Mathieu Ngudjolo Chui foi acusado de conceber ataque contra a aldeia no nordeste da República Democrática do Congo.

Mathieu Ngudjolo Chui no Tribunal Penal Internacional (TPI) em 18 de dezembro de 2012. (ICC-CPI)

O Tribunal Penal Internacional (TPI) absolveu hoje (18) o ex-líder rebelde congolês Mathieu Ngudjolo Chui de crimes de guerra e crimes contra a humanidade relacionados com um ataque mortal em 24 de fevereiro de 2003 em Bogoro, aldeia em Ituri, província no nordeste da República Democrática do Congo (RDC). Em decisão unânime, a Câmara do Tribunal de Julgamento determinou que não foi provado “para além da dúvida razoável” que o acusado foi responsável pelos crimes alegadamente cometidos.

No entanto, a Câmara ressaltou que sua resolução não significa que não foram cometidos crimes em Bogoro em 24 de fevereiro de 2003, e nem questiona o que as pessoas desta comunidade sofreram naquele dia.
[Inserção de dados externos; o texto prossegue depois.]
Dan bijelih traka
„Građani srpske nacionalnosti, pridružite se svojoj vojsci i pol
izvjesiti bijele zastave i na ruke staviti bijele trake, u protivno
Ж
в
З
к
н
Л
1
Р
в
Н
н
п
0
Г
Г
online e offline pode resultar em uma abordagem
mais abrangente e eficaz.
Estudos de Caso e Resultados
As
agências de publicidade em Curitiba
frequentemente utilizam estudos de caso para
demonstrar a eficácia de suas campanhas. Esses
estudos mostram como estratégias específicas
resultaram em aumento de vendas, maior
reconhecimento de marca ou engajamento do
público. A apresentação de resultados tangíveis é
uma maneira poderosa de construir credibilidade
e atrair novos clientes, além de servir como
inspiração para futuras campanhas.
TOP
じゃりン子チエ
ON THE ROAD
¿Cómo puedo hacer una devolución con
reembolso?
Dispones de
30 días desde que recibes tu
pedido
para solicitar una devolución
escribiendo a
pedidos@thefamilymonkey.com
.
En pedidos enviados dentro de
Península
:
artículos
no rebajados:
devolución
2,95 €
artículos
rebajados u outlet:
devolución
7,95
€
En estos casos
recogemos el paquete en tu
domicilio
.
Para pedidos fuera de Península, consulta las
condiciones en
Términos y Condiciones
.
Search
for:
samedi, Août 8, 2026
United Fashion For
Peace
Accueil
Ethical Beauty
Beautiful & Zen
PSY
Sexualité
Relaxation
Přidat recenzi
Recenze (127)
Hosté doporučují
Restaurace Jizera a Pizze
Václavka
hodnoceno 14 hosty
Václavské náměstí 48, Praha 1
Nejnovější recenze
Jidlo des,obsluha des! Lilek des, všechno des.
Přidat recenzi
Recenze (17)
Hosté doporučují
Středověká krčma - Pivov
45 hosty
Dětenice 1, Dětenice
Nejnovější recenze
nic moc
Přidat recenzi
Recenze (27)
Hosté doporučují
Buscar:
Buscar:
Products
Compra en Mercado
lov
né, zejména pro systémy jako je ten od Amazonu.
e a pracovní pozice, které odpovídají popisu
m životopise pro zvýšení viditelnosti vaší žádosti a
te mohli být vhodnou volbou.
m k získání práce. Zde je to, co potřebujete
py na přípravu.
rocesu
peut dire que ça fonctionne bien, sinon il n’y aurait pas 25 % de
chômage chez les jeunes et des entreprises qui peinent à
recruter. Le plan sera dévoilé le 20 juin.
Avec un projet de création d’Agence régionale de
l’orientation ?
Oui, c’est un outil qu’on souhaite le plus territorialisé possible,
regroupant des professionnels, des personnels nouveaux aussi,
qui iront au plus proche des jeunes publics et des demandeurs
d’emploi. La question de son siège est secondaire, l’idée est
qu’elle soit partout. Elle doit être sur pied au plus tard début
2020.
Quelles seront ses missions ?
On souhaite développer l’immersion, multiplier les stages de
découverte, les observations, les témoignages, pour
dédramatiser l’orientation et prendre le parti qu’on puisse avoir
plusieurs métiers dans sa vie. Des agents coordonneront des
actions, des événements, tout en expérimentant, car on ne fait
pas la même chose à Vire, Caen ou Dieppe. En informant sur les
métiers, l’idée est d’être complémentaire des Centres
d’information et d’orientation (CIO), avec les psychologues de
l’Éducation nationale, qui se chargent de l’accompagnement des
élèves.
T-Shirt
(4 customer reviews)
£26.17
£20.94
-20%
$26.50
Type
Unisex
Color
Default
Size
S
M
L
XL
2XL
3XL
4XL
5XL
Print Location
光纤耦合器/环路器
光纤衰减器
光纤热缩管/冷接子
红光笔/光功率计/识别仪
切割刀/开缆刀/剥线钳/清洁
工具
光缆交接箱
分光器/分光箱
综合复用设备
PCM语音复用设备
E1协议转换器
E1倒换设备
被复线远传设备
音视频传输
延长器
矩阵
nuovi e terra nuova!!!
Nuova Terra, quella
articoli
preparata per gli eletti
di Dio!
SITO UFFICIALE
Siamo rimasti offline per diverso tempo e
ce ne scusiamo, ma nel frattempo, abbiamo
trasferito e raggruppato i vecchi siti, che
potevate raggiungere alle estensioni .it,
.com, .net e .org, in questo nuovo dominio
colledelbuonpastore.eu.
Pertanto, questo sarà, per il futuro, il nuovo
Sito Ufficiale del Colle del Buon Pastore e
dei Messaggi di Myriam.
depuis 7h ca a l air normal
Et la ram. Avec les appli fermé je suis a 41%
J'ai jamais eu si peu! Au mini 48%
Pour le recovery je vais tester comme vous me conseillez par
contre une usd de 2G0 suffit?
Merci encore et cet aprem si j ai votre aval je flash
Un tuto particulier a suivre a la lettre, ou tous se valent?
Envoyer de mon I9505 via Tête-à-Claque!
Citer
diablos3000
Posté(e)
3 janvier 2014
Também ressaltou que o fato de decidir que o acusado não é culpado não significa necessariamente que ele seja inocente.

“Essa decisão simplesmente demonstra que, dado o nível de prova, as evidências apresentadas para sustentar a culpa não permitiram que a Câmara formasse uma convicção para além de qualquer dúvida razoável”, disse o TPI em um comunicado de imprensa. A Câmara de Julgamento ordenou que as medidas necessárias sejam tomadas para liberar Ngudjolo, cujo julgamento começou em novembro de 2009.

Centenas de pessoas foram mortas no ataque em Bogoro, e muitas mulheres forçadas à escravidão sexual. Ngudjolo, um ex-comandante da Frente Nacional Integracionista (FNI), foi denunciado por três acusações de crimes contra a humanidade e sete de crimes de guerra, e de de ter desempenhado um papel fundamental na concepção e realização da ofensiva.